Jakob de Beyn wychował się na Manhattanie, ale jego pragnienie zdobywania nowych horyzontów prowadzi go na Arktykę jako członka konkurencyjnej wyprawy. Kiedy on i Flora spotykają się po raz pierwszy, od razu nawiązuje się między nimi więź, która przeradza się w żarliwą miłość. Wspaniałe lato na Grenlandii dobiega jednak końca, a Jakob i lider jego ekspedycji wyruszają w głąb lądu. Wyprawa okaże się tragiczna w skutkach…

Stef Penney snuje porywającą historię miłosną osadzoną na tle surowego piękna Arktyki, wśród niezamieszkanych połaci tundry, pokrytych śniegiem nieużytków i łagodnych łąk. Szkicuje fascynujący obraz mrocznej strony złotego wieku eksploracji spowity tajemnicą, którą Flora rozwieje dopiero, gdy jako staruszka powróci na biegun północny po raz ostatni.

Pisarka po raz kolejny buduje w swojej powieści niesamowity klimat, dba o najmniejsze detale także (a może zwłaszcza) przy kreowaniu bohaterów.

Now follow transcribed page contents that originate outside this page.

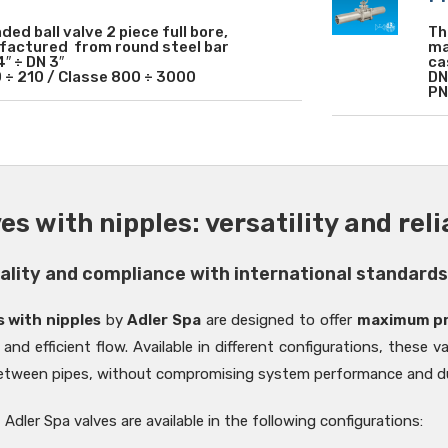
ded ball valve 2 piece full bore,
Th
actured from round steel bar
ma
4″ ÷ DN 3″
ca
 ÷ 210 / Classe 800 ÷ 3000
DN
PN
ves with nipples: versatility and rel
uality and compliance with international standard
s with nipples
by
Adler Spa
are designed to offer
maximum pra
 and efficient flow. Available in different configurations, these v
tween pipes, without compromising system performance and dur
Adler Spa valves are available in the following configurations:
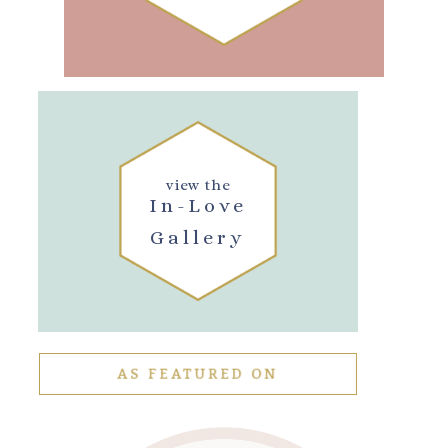
view the
In-Love
Gallery
AS FEATURED ON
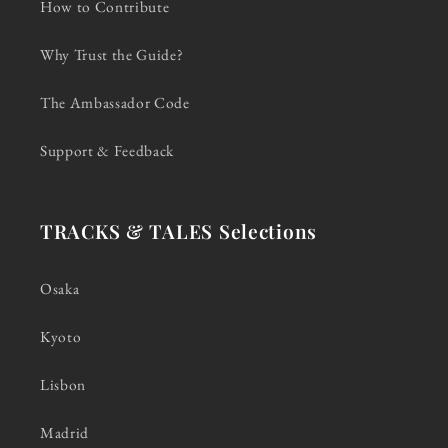
How to Contribute
Why Trust the Guide?
The Ambassador Code
Support & Feedback
TRACKS & TALES Selections
Osaka
Kyoto
Lisbon
Madrid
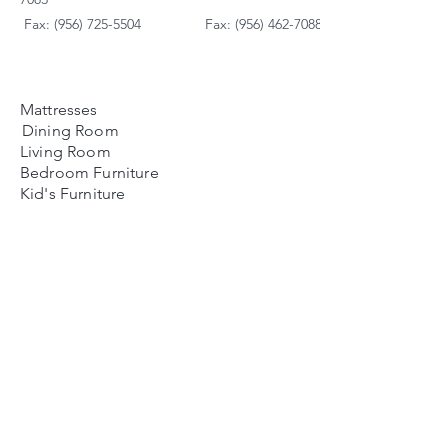
Fax: (956) 725-5504
Fax: (956) 462-7088
Mattresses
Dining Room
Living Room
Bedroom Furniture
Kid's Furniture
Accessories
Payment Plans
FAQ's
Contact Us
Contacto
Nosotros:
Ubicación de Jaime
Zapata
Teléfono
(956)791-0585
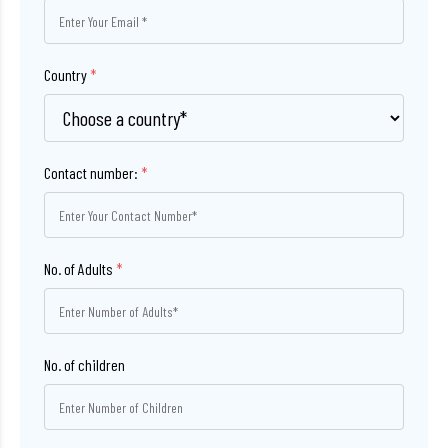
Country
*
Contact number:
*
No. of Adults
*
No. of children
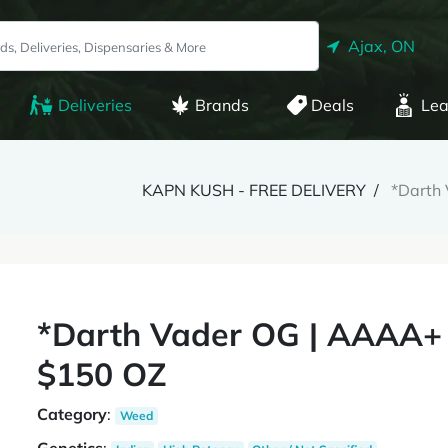
Ajax, ON
Deliveries
Brands
Deals
Lea
KAPN KUSH - FREE DELIVERY
*Darth
*Darth Vader OG | AAAA+
$150 OZ
Category
:
Weed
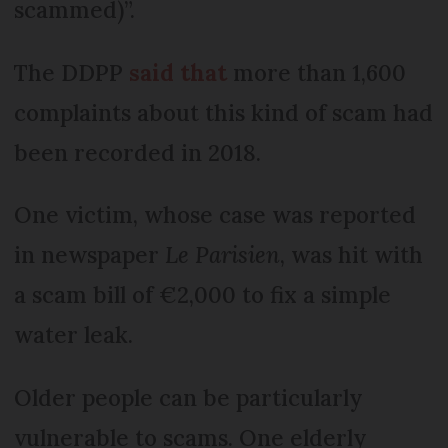
scammed)”.
The DDPP
said that
more than 1,600
complaints about this kind of scam had
been recorded in 2018.
One victim, whose case was reported
in newspaper
Le Parisien
, was hit with
a scam bill of €2,000 to fix a simple
water leak.
Older people can be particularly
vulnerable to scams. One elderly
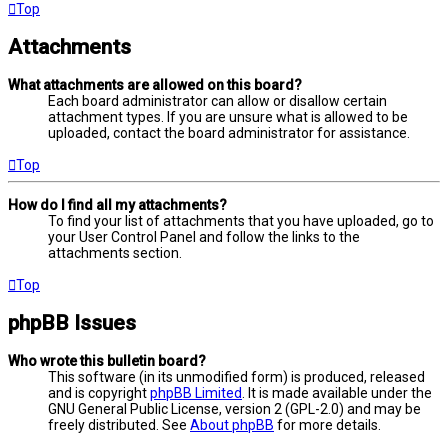
Top
Attachments
What attachments are allowed on this board?
Each board administrator can allow or disallow certain
attachment types. If you are unsure what is allowed to be
uploaded, contact the board administrator for assistance.
Top
How do I find all my attachments?
To find your list of attachments that you have uploaded, go to
your User Control Panel and follow the links to the
attachments section.
Top
phpBB Issues
Who wrote this bulletin board?
This software (in its unmodified form) is produced, released
and is copyright
phpBB Limited
. It is made available under the
GNU General Public License, version 2 (GPL-2.0) and may be
freely distributed. See
About phpBB
for more details.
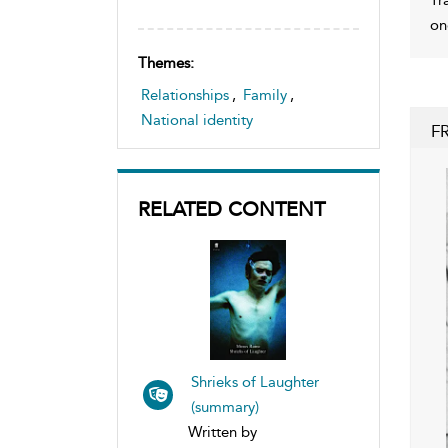
on
Themes:
Relationships
,
Family
,
National identity
F
RELATED CONTENT
Shrieks of Laughter
(summary)
Written by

W tej powieści, jak i w poprzednich pojawia się silna kobieca osobowość, co w połączeniu z surową naturą i burzą uczuć daje mieszankę wybuchową…
Książkę odebrałam też jako pewnego rodzaju hołd złożony wszystkim kobietom odkrywczyniom, pionierkom, tym które wychodziły nie tylko poza ramy swoich gorsetów ale i czasów w których przyszło im żyć, niejednokrotnie płacąc za taką odwagę ogromną cenę.

Do sięgnięcia po książkę zachęcam nie tylko z powodu nadciągającej zimy, czy słabości do tej autorki, ale przede wszystkim ze względu na świetną prozę.